Vous vous fachez il y a long-temps de ce que l’Autheur des Dialogues des Morts vous a mise en goust pour ses Ouvrages, & que vous ne voyez plus rien de luy. Cessez de vous plaindre. Il fait imprimer un Livre nouveau, qui quoy qu’il soit de Philosophie, est tourné si galamment que la matiere n’a rien de sauvage. Ainsi non seulement vous le trouverez fort agreable, vous qui estes née pour toutes les belles Connoissances ; mais je puis vous asseurer que vos Amies entreront sans peine dans tout son raisonnement. L’approbation qu’il a déja euë dans quelques lectures particulieres, fait connoistre que s’il l’a fait attendre longtemps, c’est parce qu’il n’a rien voulu hasarder qui ne répondist en quelque sorte à la reputation que ses Dialogues luy ont acquise.
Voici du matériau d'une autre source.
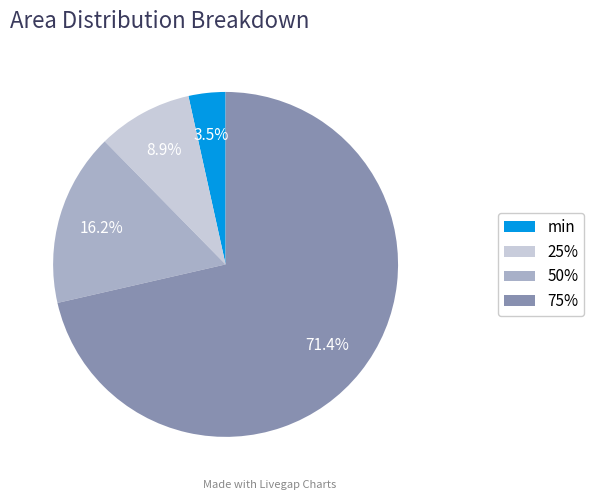

Does any single category account for the majority?

Yes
Ce Livre est Intitulé, Entretiens sur la pluralité des Mondes. Le dessein en est extremément singulier. La Phisique y est amenée à la portée de toutes les Dames, sans exception, quand mesme elles n’en auroient jamais entendu parler. Elle y est soûtenuë de toutes les reflexions morales que le sujet peut produire ; elle y est ornée de traits d’Histoire, & égayée par tous les agrémens, mesme de galanterie, qui peuvent naistre dans la conversation d’un homme & d’une homme d’esprit. Enfin, c’est de la Philosophie déguisée, qui avec la verité qu’elle doit toûjours avoir à des graces qu’elle n’a pas ordinairement. Le but de l’Auteur est de vous donner une idée generale & fort claire de l’arrangement & de la construction de tout ce grand Univers. Il vous le fait voir d’une maniere assez differenté de celle dont la pluspart des gens le voyent ; mais en mesme temps il vous donne un spectacle tres-pompeux & tres-magnifique, & qui merite bien que tout ce qu’il y a de gens d’esprit s’arrestent à le considerer. J’auray soin de vous envoyer cet Ouvrage, dés que la Veuve Blageart aura achevé de l’imprimer. Elle espere en commencer le debit dans quinze jours.

[Balet de la Jeunesse]* §

Mercure galant, janvier 1686 [tome 1], p. 290-291.

 

Le Balet de la Jeunesse a esté dancé cette semaine à la Cour, pour la premiere fois, mais n’en estant pas encore assez bien instruit pour vous en pouvoir parler à fond, je remets jusqu’au mois prochain à vous en apprendre les particularitez. Je suis, Madame, Vostre, &c.